WORK TO BE COMPLETED:
Among the entries below, find the line with "worsened rapidly in the past f" and the line with "traveling industry and". Return exactly those lines and every line between them, but no pictures.

DATA EXTRACTS:

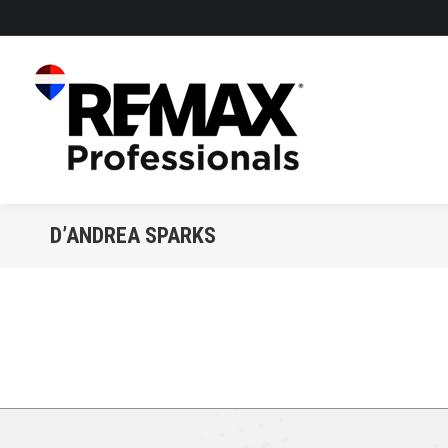
D’ANDREA SPARKS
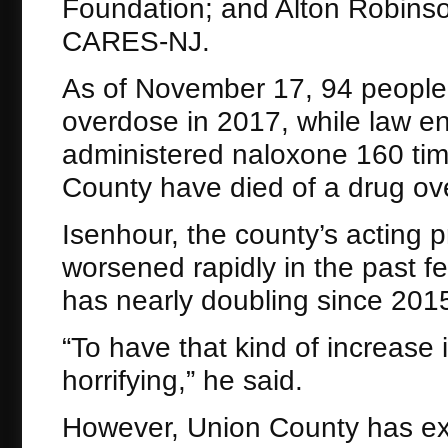
Foundation; and Alton Robinson
CARES-NJ.
As of November 17, 94 people 
overdose in 2017, while law en
administered naloxone 160 tim
County have died of a drug ove
Isenhour, the county’s acting p
worsened rapidly in the past f
has nearly doubling since 201
“To have that kind of increase i
horrifying,” he said.
However, Union County has ex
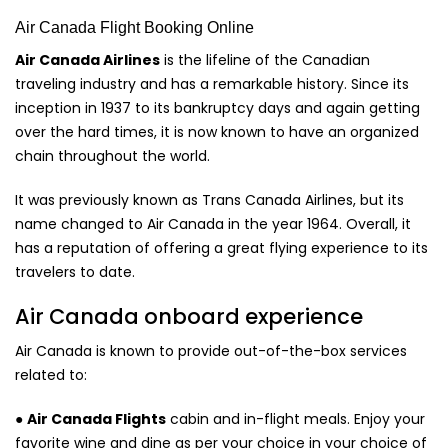
Air Canada Flight Booking Online
Air Canada Airlines
is the lifeline of the Canadian
traveling industry and has a remarkable history. Since its
inception in 1937 to its bankruptcy days and again getting
over the hard times, it is now known to have an organized
chain throughout the world.
It was previously known as Trans Canada Airlines, but its
name changed to Air Canada in the year 1964. Overall, it
has a reputation of offering a great flying experience to its
travelers to date.
Air Canada onboard experience
Air Canada is known to provide out-of-the-box services
related to:
●
Air Canada Flights
cabin and in-flight meals. Enjoy your
favorite wine and dine as per your choice in your choice of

SOLVED EXERCISE:
worsened rapidly in the past f
has nearly doubling since 201
“To have that kind of increase i
horrifying,” he said.
However, Union County has ex
Air Canada Flight Booking Online
Air Canada Airlines
is the lifeline of the Canadian
traveling industry and has a remarkable history. Since its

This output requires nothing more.